6 grados de separación

Algunas veces me sorprendo enunciando frases que le oía a mi padre a mi edad, y considerando que yo no soy padre a mi vez, es algo para alarmarse. Me maravillo yo también, con la parte de felicidad y de preocupación que tiene ese verbo, de la facilidad con que la juventud de hoy se desenvuelve en un mundo cada vez más precoz de experiencias, de tiendas, de consumo y sobre todo, no ya de descaro sino de verdadera falta de educación frente al prójimo. Quizá es la otra cara de la osadía, de la inteligencia que ha sido cultivada con conocimientos que han salido del cauce escolar y familiar, y que hace piruetas que nos maravillan -es decir que nos ilusionan y nos horrorizan a partes iguales y, a veces, al mismo tiempo- . He de hacer un esfuerzo de diálogo cada vez que veo a alguien con una actitud irrespetuosa, y a medida que avanza mi edad me voy desplazando más hacia el centro de la diana. Cuando me llaman de usted siento como si me creciera una cana, y no es tanto las arrugas en el cerco de los ojos como la sensación de que un púber se dirige a mi así porque sabe que me sitúo en un pais quince años más lejos.

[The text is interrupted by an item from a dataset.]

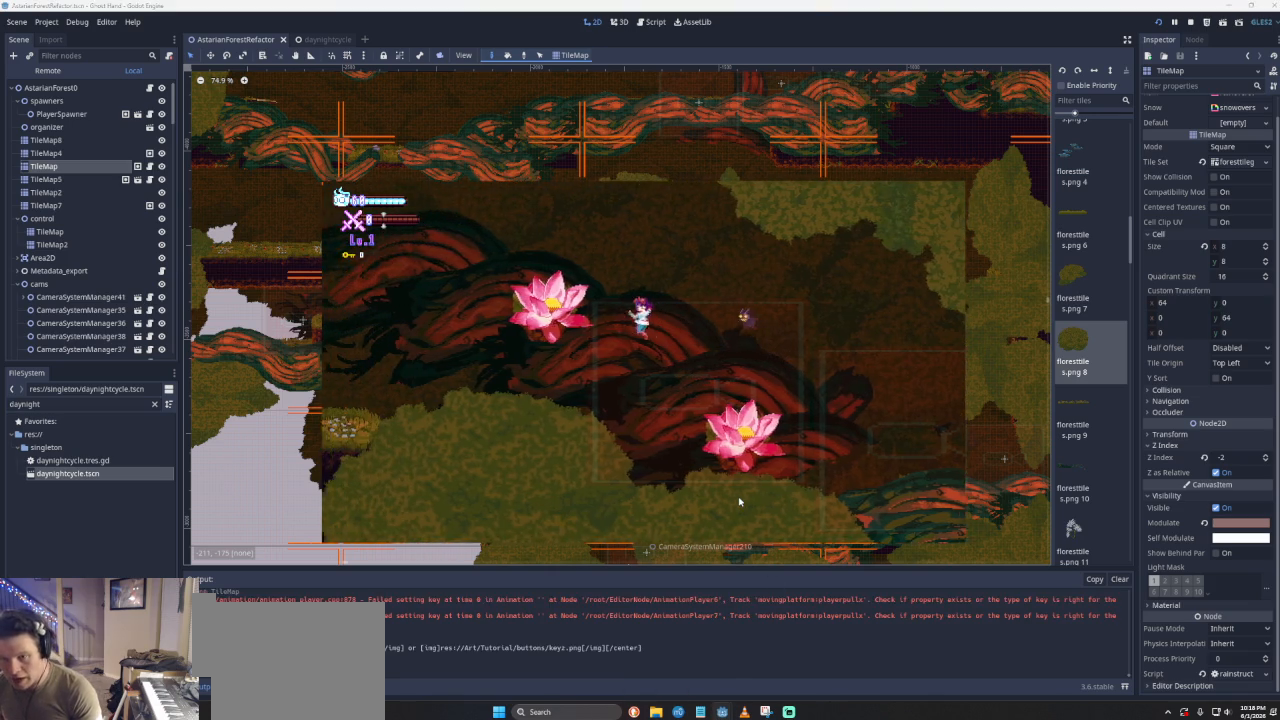
{"buttons": [], "left_stick": "center", "events": [[33, "CROSS", "down"], [300, "CROSS", "up"], [467, "left_stick", "center"]]}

Sin embargo, los tiempos, como las ciencias, adelantan que es una barbaridad. Cuando a una parienta lejana le preguntan sobre un tio bisabuelo mío que era homosexual, ella declara, casi en tono de protesta, no saber nada; mi abuela dice lo mismo del que era hermano de su suegra. Sólo recientemente le pregunté a mi padre si a su tio abuelo se le notaba o no se le notaba. Mi padre me dice que, en realidad, Guillermo era un poco tierno y hablando y hablando me entero de que hace muchos años, en la ciudad en la que vivo, a finales de los cincuenta, un grupo de hombres fue sorprendido de noche dentro de un vagón de mercancias aparcado en la estación del tren. El escándalo protagonizado por quienes estaban ahí dentro haciendo no hace falta mucha imaginación para saber que manchó algunas reputaciones gravemente e hizo que otras se hundieron sin remisión, y distintas listas figuraron durante un tiempo por los corrillos. Después todo se tapó con un complice silencio, lo que hace pensar que quienes estaban dentro del vagon eran, en realidad, una larga lista de prohombres, o de sus vástagos más díscolos.

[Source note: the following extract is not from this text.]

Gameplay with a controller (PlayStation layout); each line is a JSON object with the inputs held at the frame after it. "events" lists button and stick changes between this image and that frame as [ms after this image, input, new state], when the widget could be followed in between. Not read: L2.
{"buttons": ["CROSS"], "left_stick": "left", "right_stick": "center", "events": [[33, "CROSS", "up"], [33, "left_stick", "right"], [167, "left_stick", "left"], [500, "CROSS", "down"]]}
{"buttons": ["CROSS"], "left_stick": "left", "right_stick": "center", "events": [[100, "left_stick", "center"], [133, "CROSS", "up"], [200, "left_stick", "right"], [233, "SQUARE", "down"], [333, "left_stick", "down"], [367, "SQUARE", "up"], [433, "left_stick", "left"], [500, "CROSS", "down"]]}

En La biblioteca de la piscina de Allan Hollinghurst, el personaje principal se da cuenta, al final de la novela, que existe un ángulo ciego en nuestra perspectiva histórica, algo, en el caso del personaje la permisividad sexual de la Inglaterra pre-SIDA, que damos por garantizado, por hecho. Ese ángulo ciego que nos hace saltarnos el eslabón importante -el inmediatamente anterior- cuando eso que damos por hecho no existía. Un tal Fray Berrnardo nos ha abierto ese ángulo ciego en el reciente artículo. Vivimos en la alta velocidad de la igualdad. Es cierto que todavía no para en algunas estaciones y lo habrá de hacer necesariamente: la transexual, el ejemplo más sangrante, pero estamos poniendo las traviesas y los railes. Es más, no debemos dejar de ponerlas, ni de cuidar la red, buscando donde falla o donde puede fallar.

Ese vagon descarrilado de escándalo, en una estación en la noche, con una puerta que de pronto se abrió y lo enfocó una linterna de la policia, fué llamado, con bastante retranca el vagón de la felicidad. Pero es uno abandonado, frágil y vulnerable al que hemos de tratar no volver. Por más que nos quieran encerrar en él y dejarnos en una via muerta.